Bryan Independent School District Superintendent, Mike Cargill is putting a stop to SFA Middle School students being sent to "The Attic" as a form of punishment. The decision comes the day after a report ran on News 3.
On Wednesday Cargill said, " the loft storage area in the SFA industrial technology shop will no longer be used as a time-out area."
News 3 first learned about "The Attic" after Bryan resident Tammy Brown became upset when her son Clay told her he had been disciplined in his SFA Middle School shop class by being sent to the "Attic." When she checked out the place herself, she was
"I actually went up on top of the platform and it was pretty dangerous to get up there," she said. "At the top of one set of ladders that I went up on, it looked like it had been cut with a cutting torch. It was ragged."
What Brown saw was a storage space in the school workshop that is used for a timeout location for students. The elevated area is more than 10 feet off the shop's concrete floor and is only accessible by ladders. Chairs are available for students to sit in, but the space also contains material used by shop students.
When Brown saw where her 13-year old son had been placed, she objected. "I told the principal and shop teacher that absolutely no way should a child be put up in that attic or into that crawl space because it's way too dangerous not to mention the filth and the clutter that was up there."
The school listened to Brown's argument, but didn't agree with her point. "In this case, this is an Industrial Arts shop and so the logical area is, what's called, just a storage area," said Bryan ISD Communications Director Sandy Farris. "It's an area where the teacher can keep an eye on the student and have some visibility that way."

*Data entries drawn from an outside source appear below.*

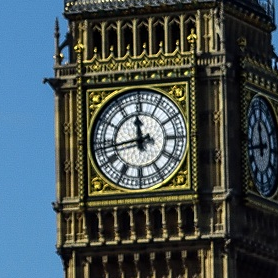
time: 11:43
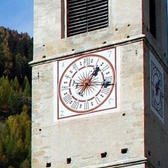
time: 1:16
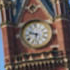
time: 9:33
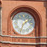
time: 1:33
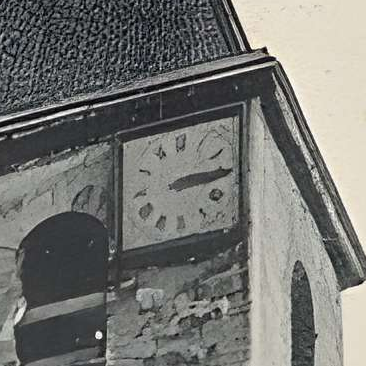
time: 3:14
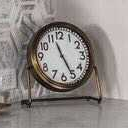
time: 11:25
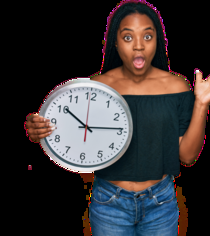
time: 10:13
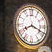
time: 8:18
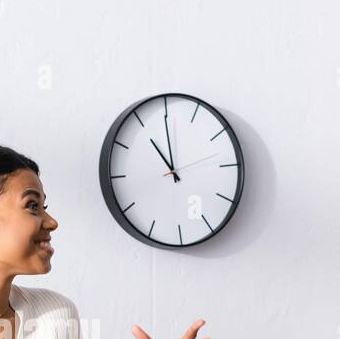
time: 10:59
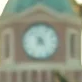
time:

District officials say school policy allows for parents to choose a different location for their child's timeout. "If the parent objects to this particular timeout area, they are certainly welcomed to use the office as an alternative location," Farris said.
But Brown said the offer made to her was accompanied by a not-so-veiled threat. "She said, 'You do realize that will mean that your son will get a permanent mark on his permanent disciplinary mark on his school record which will affect him for college.' And I feel that is truly unfair."
Bryan ISD officials said they've never had any past complaints about the crawl space. They say even the Bryan Fire Marshal's Office gave its approval.
But that does little to aleve Brown's outrage. "I'm surprised they put a kid in a crawl space," Brown said. "I mean that's something you might expect in a juvenile facility at the turn of the century, not in a school today."
As for Clay, although he's endured some teasing from friends, he's confident he's doing the right thing. "Ever since I knew what could happen, I've felt very good about taking a stand on this because I don't want anyone to get hurt because I will feel bad for it for the rest of my life."